Turbulence in trade policy, unfavorable exchange rate effects, and fierce competition in China are among the factors impacting performance. Yet, over €3.5 billion in savings within the automotive sector helped mitigate the situation.
China’s Downturn Hits Hard
Nearly one in three Mercedes vehicles were sold in China – or, at least, that was the case. In 2025, sales in the region declined by 19 percent.
Of the 2.16 million cars and vans sold 1.8 million came from the passenger car division – a decrease of 9 percent. The once-dominant market is now presenting significant challenges. Local manufacturers such as BYD, Nio, and Xpeng are putting Mercedes under considerable pressure with aggressive pricing strategies and a faster transition to electric vehicles.
Cost-Cutting Program as a Last Resort
The group plans to reduce production and fixed costs by 10 percent by 2027. Material costs are also under review. Simultaneously, a restructuring program is underway for employees in non-production areas.
Mercedes CEO Ola Källenius is attempting to project confidence, stating that the focus is on “efficiency, speed, and flexibility.” The transformation is intended to be driven by competitive models. It remains to be seen whether this will be enough to restore the brand to its former prominence.
“Electric Luxury” Shifts the Leaders
Mercedes finds itself in a classic premium segment trap: while German automakers are still debating platform strategies, Chinese competitors have already captured the electric luxury segment. The 19 percent sales decline in China isn’t an isolated incident, but a symptom of a tectonic shift in power. The reality is that Mercedes has lost its technological edge – and not just in 2025. Delayed electric models, software issues, and pricing that even affluent Chinese consumers are finding challenging to justify are all contributing factors. The cost-cutting program is a necessary step, but it comes too late.
By 2027, BYD and similar companies will have captured even larger market shares. For decision-makers, So that continuing to rely on traditional premium brands ignores geopolitical realities. The modern luxury class comes from Shenzhen, not Stuttgart. Mercedes must undergo a radical restructuring – or resign itself to a niche role.
Why the Decline in China Particularly Affects Mercedes
China is Mercedes’ most important single market, accounting for nearly a third of total sales. The 19 percent drop in sales represents not only a loss of revenue but also indicates a fundamental shift in power: local manufacturers like BYD are offering electric luxury at prices German premium brands cannot match. Mercedes is losing not only market share but also technological relevance.
Can Mercedes Regain Competitiveness Simply by Cutting Costs?
A 10 percent cost reduction helps in the short term, but doesn’t address the core problem: Mercedes is falling behind in software, battery technology, and production speed. Without radical innovation and a faster time-to-market for new electric models, the group remains on the defensive. Saving stabilizes, but doesn’t deliver gains.

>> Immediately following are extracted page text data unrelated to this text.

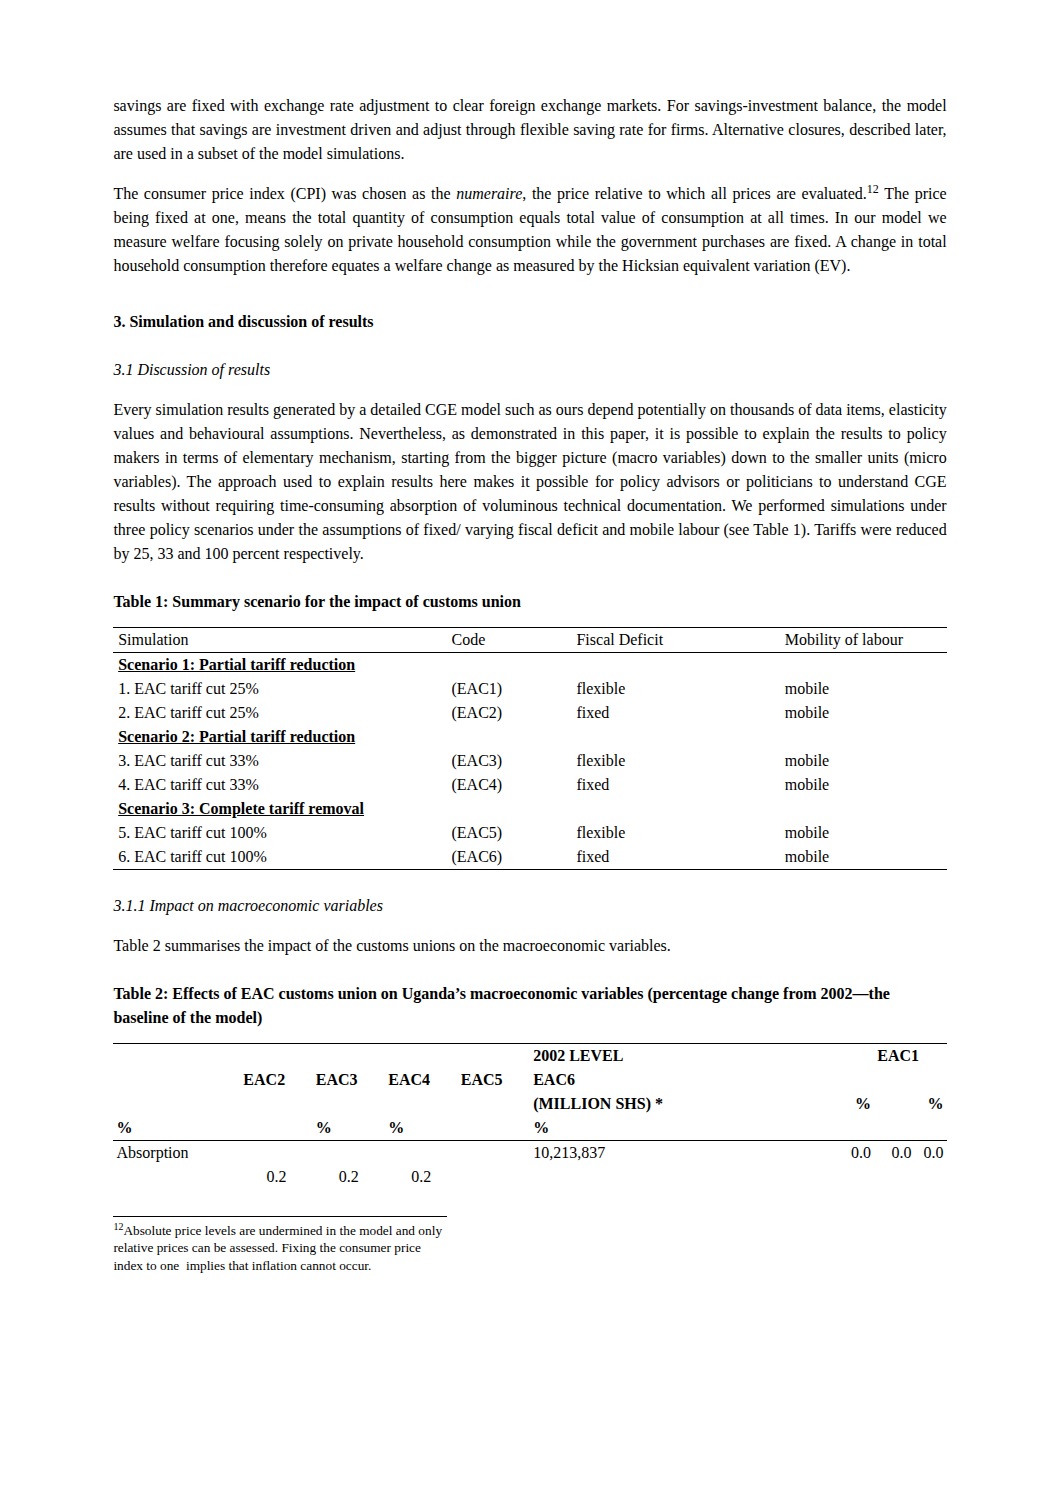savings are fixed with exchange rate adjustment to clear foreign exchange markets. For savings-investment balance, the model assumes that savings are investment driven and adjust through flexible saving rate for firms. Alternative closures, described later, are used in a subset of the model simulations.
The consumer price index (CPI) was chosen as the numeraire, the price relative to which all prices are evaluated.12 The price being fixed at one, means the total quantity of consumption equals total value of consumption at all times. In our model we measure welfare focusing solely on private household consumption while the government purchases are fixed. A change in total household consumption therefore equates a welfare change as measured by the Hicksian equivalent variation (EV).
3. Simulation and discussion of results
3.1 Discussion of results
Every simulation results generated by a detailed CGE model such as ours depend potentially on thousands of data items, elasticity values and behavioural assumptions. Nevertheless, as demonstrated in this paper, it is possible to explain the results to policy makers in terms of elementary mechanism, starting from the bigger picture (macro variables) down to the smaller units (micro variables). The approach used to explain results here makes it possible for policy advisors or politicians to understand CGE results without requiring time-consuming absorption of voluminous technical documentation. We performed simulations under three policy scenarios under the assumptions of fixed/ varying fiscal deficit and mobile labour (see Table 1). Tariffs were reduced by 25, 33 and 100 percent respectively.
Table 1: Summary scenario for the impact of customs union
| Simulation | Code | Fiscal Deficit | Mobility of labour |
| --- | --- | --- | --- |
| Scenario 1: Partial tariff reduction |
| 1. EAC tariff cut 25% | (EAC1) | flexible | mobile |
| 2. EAC tariff cut 25% | (EAC2) | fixed | mobile |
| Scenario 2: Partial tariff reduction |
| 3. EAC tariff cut 33% | (EAC3) | flexible | mobile |
| 4. EAC tariff cut 33% | (EAC4) | fixed | mobile |
| Scenario 3: Complete tariff removal |
| 5. EAC tariff cut 100% | (EAC5) | flexible | mobile |
| 6. EAC tariff cut 100% | (EAC6) | fixed | mobile |
3.1.1 Impact on macroeconomic variables
Table 2 summarises the impact of the customs unions on the macroeconomic variables.
Table 2: Effects of EAC customs union on Uganda’s macroeconomic variables (percentage change from 2002—the baseline of the model)
| | | | | | 2002 LEVEL | | EAC1 |
| --- | --- | --- | --- | --- | --- | --- | --- |
| | EAC2 | EAC3 | EAC4 | EAC5 | EAC6 | | |
| | | | | | (MILLION SHS) * | % | % |
| % | | % | % | | % | | |
| Absorption | | | | | 10,213,837 | 0.0 | 0.0 0.0 |
| | 0.2 | 0.2 | 0.2 | | | | |
12Absolute price levels are undermined in the model and only relative prices can be assessed. Fixing the consumer price index to one implies that inflation cannot occur.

What Role Do Trade Tariffs and Exchange Rate Effects Actually Play?
These exacerbate the situation, but aren’t the primary cause. Mercedes cites tariffs and exchange rates as negative factors – however, the massive downturn in China results primarily from a loss of competitiveness. Trade policy becomes a scapegoat for internal failures in electrification and digitalization. The uncomfortable truth: even without tariffs, Mercedes would have suffered massive losses in China.